Postgres command to remove backslashes works in console, but not with ActiveRecord::Base.connection.execute


This Postgres command removes all backslashes when run from the psql command line:

UPDATE table SET column = REGEXP_REPLACE(column, '\B', '', 'g');

This Rails command doesn't work (it runs without error, but doesn't remove the backslash):

ActiveRecord::Base.connection.execute("UPDATE table SET column = REGEXP_REPLACE(column, '\B', '', 'g'))

It looks like Rails changes the query and runs this (I inspected the output from running the query in the console):

UPDATE table SET column = REGEXP_REPLACE(column, 'B', '', 'g')

The Postgres command also successfully removes the backslash when run from the psql command line:

UPDATE table SET column = REGEXP_REPLACE(column, '\\', '', 'g')

This same Postgres command surprisingly errors out when run with Rails:

ActiveRecord::Base.connection.execute("UPDATE table SET column = REGEXP_REPLACE(column, '\\', '', 'g')")

Here's the error:

PG::InvalidRegularExpression: ERROR: invalid regular expression: invalid escape \ sequence

Here's the Postgres version that's set in my Gemfile:

gem 'pg', '>= 0.18', '< 2.0'

Can you please explain why I'm getting this error and how to write Rails code that will remove all backslashes from a column? This will be run on a large data set and I'll need a fast solution.


Solution

  • What you're trying to do is complicated by having multiple things that want to interpret \ in their own way:

    1. \ means something inside a double quoted string in Ruby. So "\B" is just a misleading and complicated way of writing "B" in Ruby. You'd need to say "\\B" to get a string containing the two characters \B.

    2. \ means something inside a PostgreSQL regex. Hence the presence of \B in PostgreSQL's regexes so that you don't have to count \s when looking at things like \\\\ inside another language, you'd just have slightly less ugly things like \\B.

    To get around your problem you could just properly escape your escapes:

    ActiveRecord::Base.connection.execute("UPDATE table SET column = REGEXP_REPLACE(column, '\\B', '', 'g')")
    

    When the database sees that, it will see:

    UPDATE table SET column = REGEXP_REPLACE(column, '\B', '', 'g')
    

    because \\ means "give me just one \" in a double quoted Ruby string.

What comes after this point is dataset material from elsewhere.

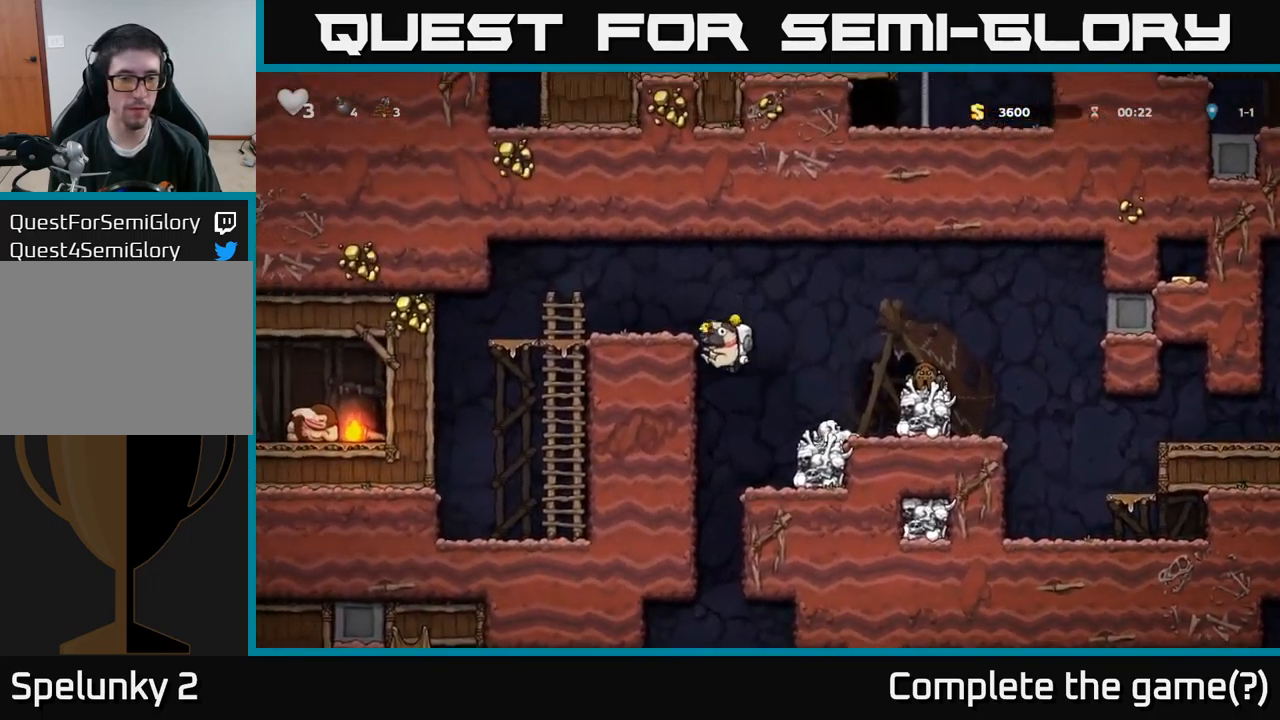
{"buttons": [], "left_stick": "center", "right_stick": "center", "events": [[84, "DPAD_LEFT", "up"], [184, "DPAD_DOWN", "down"], [350, "A", "down"], [434, "A", "up"], [500, "DPAD_DOWN", "up"]]}
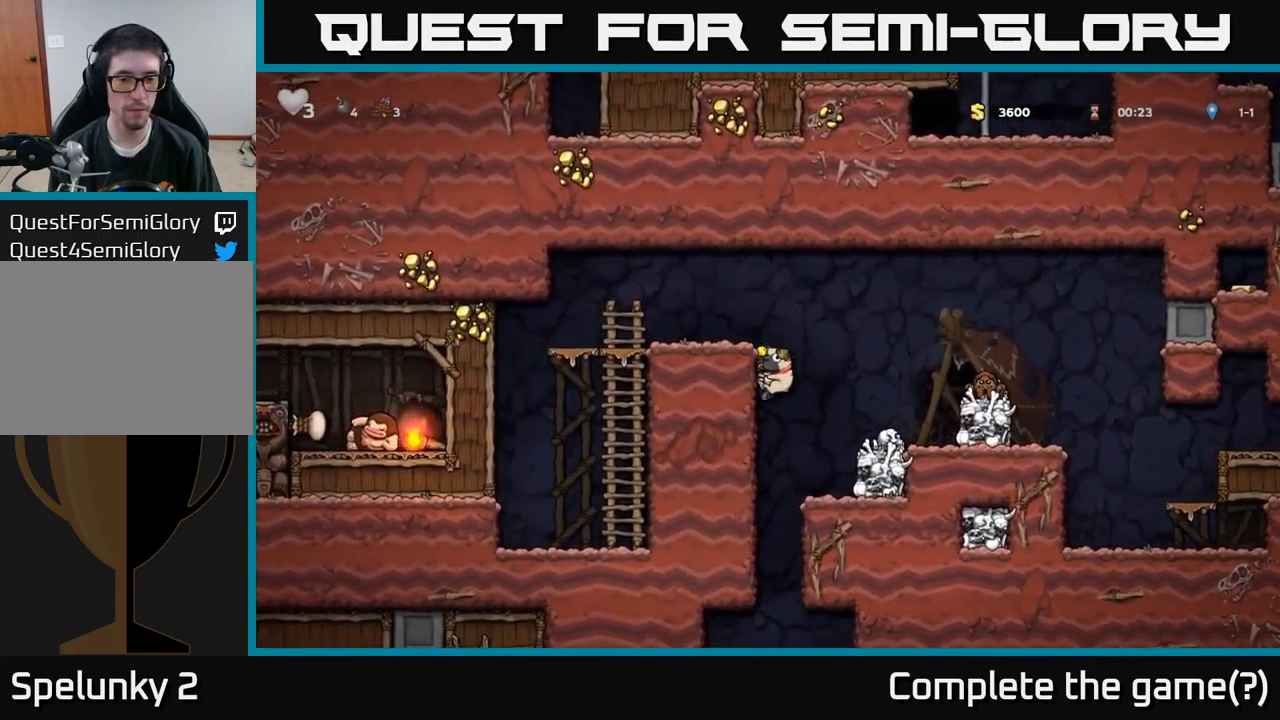
{"buttons": ["DPAD_DOWN"], "left_stick": "center", "right_stick": "center", "events": [[150, "DPAD_RIGHT", "down"], [300, "DPAD_DOWN", "down"], [317, "DPAD_RIGHT", "up"]]}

    I'd probably simplify further and use the SQL replace function:

    replace(string text, from text, to text)
    Replace all occurrences in string of substring from with substring to.

    combined with a %q{...} string in Ruby:

    ActiveRecord::Base.connection.execute(%q{
      update table
      set column = replace(column, '\', '')
    })
    

    The %q{...} gets rid of one escaping problem because it acts like a single-quoted string in Ruby so \ doesn't mean anything special. Using replace in the SQL gets rid of another escaping problem because it only works with plain old strings (rather than regexes represented by strings) so \ again doesn't mean anything.